Saline or hydrogen peroxide gargles every few hours, liquid oral rinses (containing viscous lidocaine, diphenhydramine, and liquid antacid), anesthetic lozenges (benzocaine 15 mg every 3 or 4 hours), or chlorhexidine mouth rinses (1% solution) twice a day or 3 times a day may relieve the discomfort of stomatitis with oropharyngeal ulcerations. Oral or esophageal candidiasis is treated with nystatin (400,000 to 600,000 units oral rinse 4 times a day; swallowed if esophagitis is present), clotrimazole troche (10 mg slowly dissolved in the mouth 5 times a day), or systemic antifungal drugs (eg, fluconazole). A semisolid or liquid diet may be necessary during acute stomatitis or esophagitis, and topical analgesics (eg,viscous lidocaine) may be needed to minimize discomfort.
Neutrophil production in congenital neutropenia, cyclic neutropenia, and idiopathic neutropenia can be increased with administration of G-CSF 1 to 10 mcg/kg subcutaneously once a day. Effectiveness can be maintained with daily or intermittent G-CSF for months or years. Long-term G-CSF has also been used in other patients with chronic neutropenia, including those with myelodysplasia, HIV infection, and autoimmune disorders. In general, neutrophil counts increase, although clinical benefits are less clear, especially for patients who do not have severe neutropenia. For patients with autoimmune disorders or who have had an organ transplant, cyclosporine can also be beneficial.

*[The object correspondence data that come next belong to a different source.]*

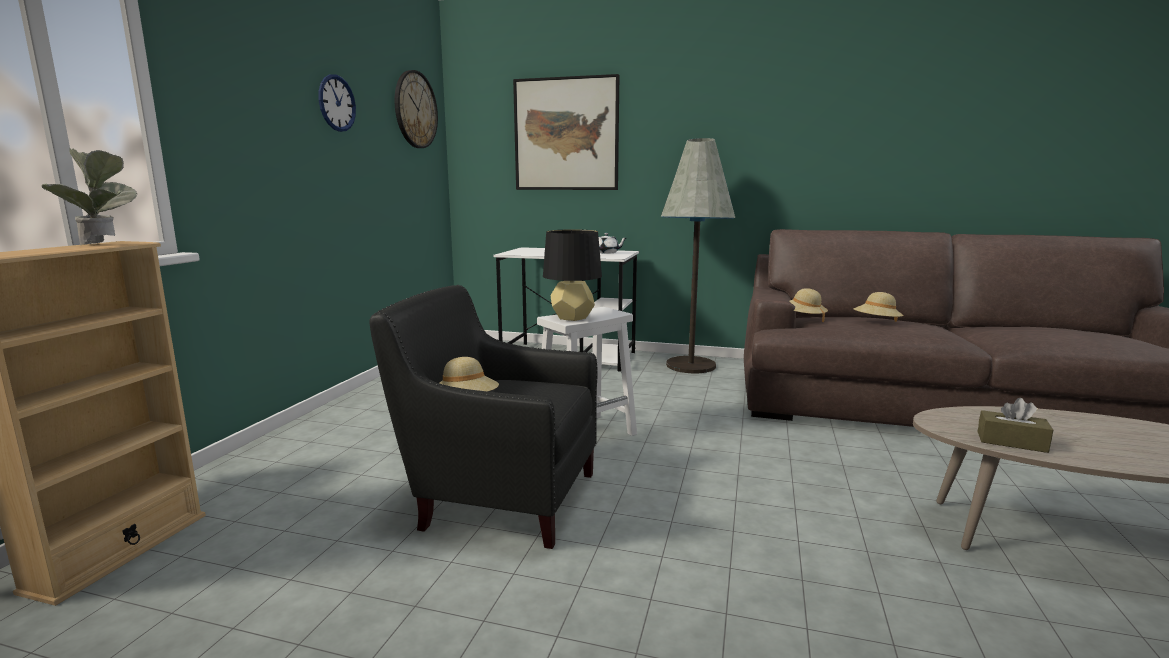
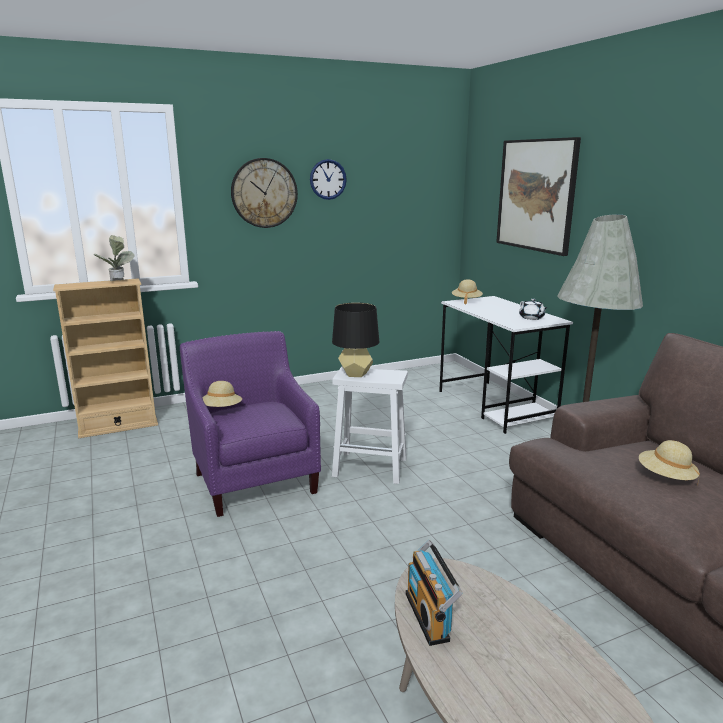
camera: 50 degrees right, 5 degrees up
black armchair [370,285,598,549] -> purple armchair [180,331,321,517]
wall clock [395,70,438,148] -> wall clock moved to [231,158,298,228]
beige hat [790,288,828,322] -> beige hat moved to [452,279,483,304]
brown tissue box [977,398,1053,453] -> radio [406,540,462,646]

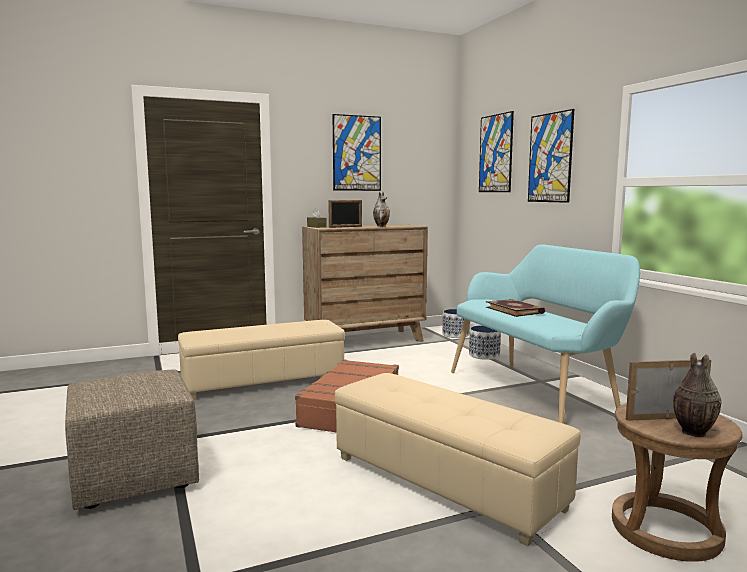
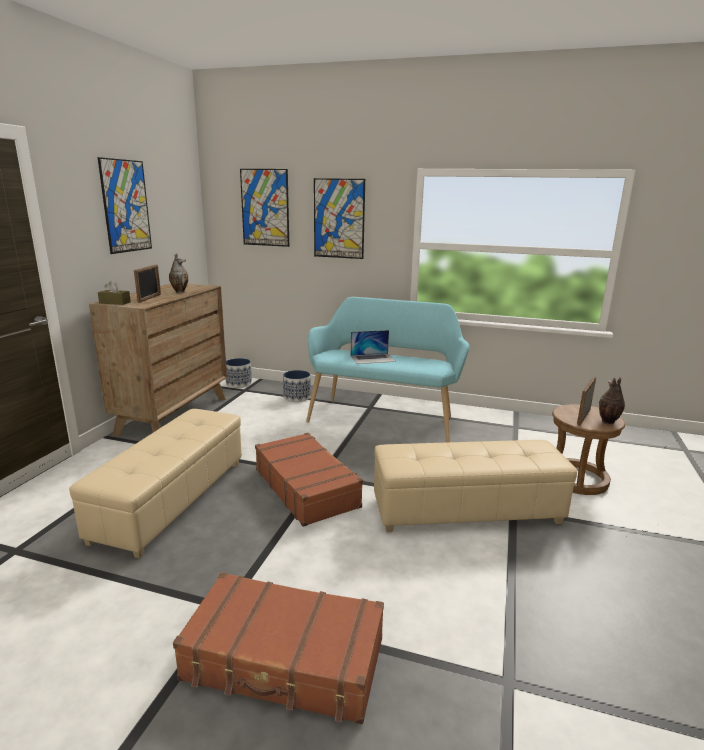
camera: 50 degrees left, 10 degrees up
beige ottoman [65,369,199,510] -> brown suitcase [173,572,384,724]
book [486,299,545,317] -> laptop [351,330,396,364]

In some patients with accelerated neutrophil destruction caused by autoimmune disorders, corticosteroids (generally, prednisone 0.5 to 1.0 mg/kg orally once a day) can increase blood neutrophils. This increase often can be maintained with alternate-day G-CSF therapy.
Splenectomy has been used in the past to increase the neutrophil count in some patients with splenomegaly and splenic sequestration of neutrophils (eg, Felty syndrome); however, because growth factors and other newer therapies are often effective, splenectomy should be avoided in most patients. Splenectomy can be considered for patients with persistent painful splenomegaly or with severe neutropenia (ie, < 500/mcL [< 0.5 × 109/L]) and serious problems with infections in whom other treatments have failed. Patients should be vaccinated against infections caused by Streptococcus pneumoniae, Neisseria meningitidis, and Haemophilus influenzae before splenectomy because splenectomy predisposes patients to infection by encapsulated organisms.
Neutropenia predisposes to bacterial and fungal infections.
The risk of infection is proportional to the severity of neutropenia; patients with neutrophil counts < 500/mcL (< 0.5 × 109/L) are at greatest risk.
Because the inflammatory response is limited, clinical findings may be muted, although fever is usually present.
Febrile neutropenic patients are treated empirically with broad-spectrum antibiotics pending definitive identification of infection.
Antibiotic prophylaxis may be indicated in high-risk patients.